Activities -
a. Please answer these three questions about the passage on the Armstrongs' dispute with Danske Bank:
(i) For what price was the site sold in December 2014?
(ii) How much professional indemnity insurance did the surveyor have?
(iii) What was the name of the couple's property development business?
b. Extend the passage on the Armstrongs' dispute with Danske Bank, picking up after its final sentence.

───── Exercise text

The APPG group summarised the three main points in the case:
- The conduct of the surveyor who Danske appointed to value the land and an error in his duty of care to advise that the site was "brownfield".
- The timing of the bankruptcy as declared by Danske (concerns due to health issues).
- That a site purchased for £2.5m was sold for £67,000 in December 2014 and then sold on for over £200,000 a year later.
Mr and Mrs Armstrong argue that Danske could have pursued a claim against the now deceased surveyor who had a £1m professional indemnity insurance.
"They didn't even try," Mrs Armstrong said.
"They just came after us because it was easy and we had no money to defend ourselves," she added.
Under current insolvency laws ex-directors are powerless against lender misconduct - even if such misconduct led to their insolvency.
However, the couple are optimistic that their long fight is almost over after Dankse agreed to sit down and talk.
"Danske Bank has had an ongoing dialogue with Mr and Mrs Armstrong for some time regarding the dissolution of their property development business, Moorcroft Estates Ltd, in 2010," a spokesperson for Danske said.
"We strongly disagree with the allegations made against us, but we are keen to find a resolution to their complaint.
"Several weeks ago we proposed, through our legal advisors, to progress the determination of this dispute via a fair and independent binding dispute resolution process.

──────────
───── Provided data

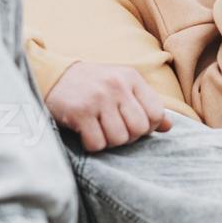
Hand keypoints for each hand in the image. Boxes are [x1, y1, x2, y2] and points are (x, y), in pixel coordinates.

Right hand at [44, 62, 170, 151]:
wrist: (53, 77)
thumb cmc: (92, 85)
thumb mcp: (121, 86)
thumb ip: (145, 104)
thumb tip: (168, 126)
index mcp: (131, 78)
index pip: (156, 112)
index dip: (147, 126)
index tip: (132, 124)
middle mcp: (117, 86)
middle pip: (139, 129)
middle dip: (128, 136)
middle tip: (113, 130)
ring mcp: (98, 98)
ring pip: (119, 138)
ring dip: (109, 141)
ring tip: (99, 130)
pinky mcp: (80, 112)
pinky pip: (97, 143)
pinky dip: (92, 145)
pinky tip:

──────────

Answers -
a.
(i) £67,000
(ii) £1m
(iii) Moorcroft Estates Ltd

b.
"This is currently being considered by their legal advisors.
"We also offered to cover reasonable legal fees they may incur as part of this process.
"Given our continued willingness to engage, and the offer of an independent mediation process, the Armstrongs' decision to continue their protest is disappointing."
However, Mr Shannon said yesterday that Danske has been reluctant to discuss the "mind boggling" case for several years now.
And Mr Armstrong defended his decision to keep fighting for all the other people who have been forced to live out the same horror story.
"There are a dozen people protesting across cities in the UK this week and a dozen more next week," he said.
"We have been battling for years before to get the bank to go into mediation with us and we welcome it.
"But we will continue with our protest because we are no longer fighting for ourselves."